* **Исходный фрагмент**
Старая картина новой весны — это наше время. Время пробуждения, решения, восстановления и урагана, время пылкой решимости и могучей силы.

В такую эпоху стремительного поворота, когда белое становится черным и черное белым, когда мир полон сияющих красок и эхом тысяч голосов — в эпоху, когда предвидения теряют ясность и сокрушается вера — станете ли вы верить в белое, которое есть лишь мгновение перед черным?

Отвращение перед всем, что холодно и недвижно; смягчение, переоценка окаменелых, скованных, строго упорядоченных форм, что еще вчера были несокрушимы; искушающий соблазн броситься в неведомое, пойти по тысячам новых путей, расходящихся во всех направлениях и, как кажется, ведут к цели, — две идущие параллельно дороги, которые внезапно разделяются и расходятся в отдалении, — и, наконец, могучий поток, которого ни один глаз не может увидеть, который слепит глаза сквозь сомкнутые веки и, кажется, все подавляет — все это может привести человека к отчаянию; он вновь попытается привести себя к новой, устойчивой форме. Могучий поток влечет его помимо воли, но он хочет им управлять.

* **Зафиксированные данные**
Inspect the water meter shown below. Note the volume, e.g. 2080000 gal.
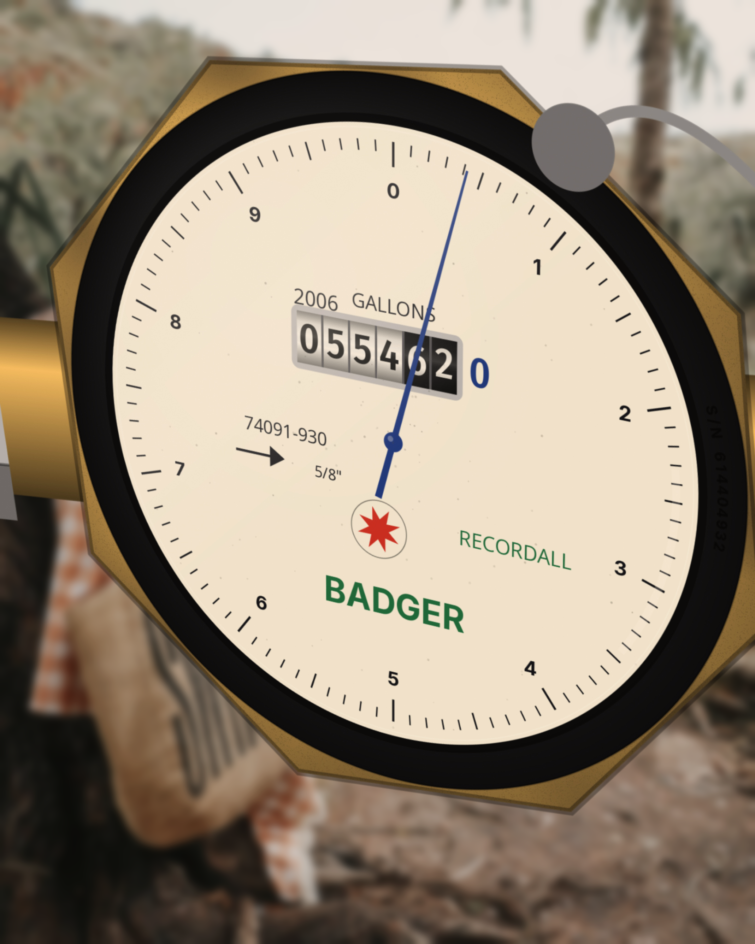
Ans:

* **Задание 1**
Объясните по исходному фрагменту, что именно может довести человека до отчаяния.
* **Задание 2**
Перепишите абзац исходного фрагмента, начинающийся словами «Отвращение перед всем, что холодно и недвижно», в виде списка, сохранив его главные факты.

* **Ответ к заданию 1**
По словам фрагмента, до отчаяния человека может довести многое. Это отвращение ко всему холодному и недвижному, а также смягчение и переоценка окаменелых, скованных, строго упорядоченных форм, еще вчера казавшихся несокрушимыми. Сюда же относится соблазн броситься в неведомое по тысячам новых путей, которые как будто ведут к цели, причем две параллельные дороги вдруг разделяются. Наконец, это могучий незримый поток, который слепит сквозь сомкнутые веки и словно все подавляет.

* **Ответ к заданию 2**
Что может привести человека к отчаянию:
- отвращение ко всему холодному и недвижному;
- смягчение и переоценка окаменелых, скованных, строго упорядоченных форм, еще вчера несокрушимых;
- соблазн броситься в неведомое по тысячам новых путей, которые будто бы ведут к цели, хотя две параллельные дороги внезапно расходятся;
- могучий незримый поток, который слепит сквозь сомкнутые веки и, кажется, все подавляет.

Реакция человека:
- он вновь пытается обрести новую, устойчивую форму;
- поток влечет его помимо воли, но он хочет им управлять.